A new study has suggested that during the UK’s lockdown boys have fallen even further behind girls when it comes to reading regularly and enjoying it.
This finding has prompted fresh fears that young boys could be at risk at losing out academically as a direct result of the coronovirus pandemic.
The report from the National Literacy Trust (NLT) says that greater access to audio-books at school and at home may help to re-engage boys with literacy as those were the most popular methods of consumption with those studied.
Fiona Evans, the director of schools programmes at the NLT, has called for more schools to create what she calls “audio libraries,” and for more fathers and grandfathers to take an active role in encouraging more reading amongst young boys.

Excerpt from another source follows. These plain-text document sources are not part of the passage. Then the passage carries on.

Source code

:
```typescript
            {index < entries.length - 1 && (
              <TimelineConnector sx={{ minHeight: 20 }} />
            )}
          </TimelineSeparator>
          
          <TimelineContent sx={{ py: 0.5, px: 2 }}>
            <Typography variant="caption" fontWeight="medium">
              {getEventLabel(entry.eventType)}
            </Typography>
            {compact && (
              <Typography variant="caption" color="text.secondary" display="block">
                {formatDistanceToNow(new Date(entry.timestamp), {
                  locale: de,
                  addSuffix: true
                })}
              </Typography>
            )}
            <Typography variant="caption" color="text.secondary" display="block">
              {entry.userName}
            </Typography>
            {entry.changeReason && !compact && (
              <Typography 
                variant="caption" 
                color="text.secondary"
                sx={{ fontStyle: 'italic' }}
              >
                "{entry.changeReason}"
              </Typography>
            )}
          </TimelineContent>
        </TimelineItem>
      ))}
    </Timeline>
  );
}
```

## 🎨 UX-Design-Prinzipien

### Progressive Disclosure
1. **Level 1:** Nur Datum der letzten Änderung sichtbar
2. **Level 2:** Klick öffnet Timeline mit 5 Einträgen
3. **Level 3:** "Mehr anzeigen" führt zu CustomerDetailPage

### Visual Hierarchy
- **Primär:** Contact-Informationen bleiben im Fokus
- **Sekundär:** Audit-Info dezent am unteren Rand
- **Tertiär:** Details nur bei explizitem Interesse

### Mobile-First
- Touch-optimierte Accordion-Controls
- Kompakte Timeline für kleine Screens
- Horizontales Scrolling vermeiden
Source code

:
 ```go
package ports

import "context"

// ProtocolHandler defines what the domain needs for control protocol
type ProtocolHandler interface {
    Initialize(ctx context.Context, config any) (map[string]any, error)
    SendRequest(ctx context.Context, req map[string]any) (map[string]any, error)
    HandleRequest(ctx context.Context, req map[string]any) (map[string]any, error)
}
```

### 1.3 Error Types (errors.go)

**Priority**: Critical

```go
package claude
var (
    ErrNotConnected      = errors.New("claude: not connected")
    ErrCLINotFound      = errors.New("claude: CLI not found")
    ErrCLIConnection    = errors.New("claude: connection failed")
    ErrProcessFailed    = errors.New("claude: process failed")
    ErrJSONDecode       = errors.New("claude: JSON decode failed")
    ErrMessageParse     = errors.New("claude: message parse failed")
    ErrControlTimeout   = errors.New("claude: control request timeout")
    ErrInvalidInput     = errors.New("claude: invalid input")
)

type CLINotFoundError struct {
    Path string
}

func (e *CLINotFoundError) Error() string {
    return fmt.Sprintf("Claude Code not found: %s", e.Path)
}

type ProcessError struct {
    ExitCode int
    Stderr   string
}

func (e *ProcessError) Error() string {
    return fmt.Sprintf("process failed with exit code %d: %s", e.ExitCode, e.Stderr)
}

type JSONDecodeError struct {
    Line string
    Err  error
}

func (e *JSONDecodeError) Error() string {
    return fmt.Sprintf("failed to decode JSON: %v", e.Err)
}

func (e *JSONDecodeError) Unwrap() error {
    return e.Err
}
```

The research, based on surveys of children aged eight to 18 in the UK before and during lockdown, has found that more girls and boys have been reading daily and have said they enjoy reading while at home, but that the gap between the two has increased five fold.
Three in five girls (60.2%) have said that they enjoy reading during lockdown, compared with 48.9% beforehand, while only 48.7% of boys said they enjoyed reading amid the pandemic, compared with 46.6% before the lockdown.
More girls than boys said that they read in their free time pre-lockdown and this trend appears to have continued, with the gap widening in recent months
“It remains to be seen whether these changes are sustained or whether a return to school and a degree of known normality will help boys catch up,” the report concludes.
While reading appears to be the favourite of girls slightly more boys (around 25% to 22.4%) have said they had listened to audio-books during lockdown with more than half of those boys saying audio-books had given them more interest in reading in general.

Audio-books may have a “cool factor” that encouraged the boys to use them, Evans said, as they are able to listen to them on their phone with headphones so as not share what they have chosen to read.
Perhaps the fact that many audio-books are voiced by well known actors may have encourage boys to try them out, she added
A total of 58,346 children aged nine to 18 in the UK were surveyed between January and mid-March 2020; and 4,141 children aged eight to 18 were surveyed between May and early June 2020.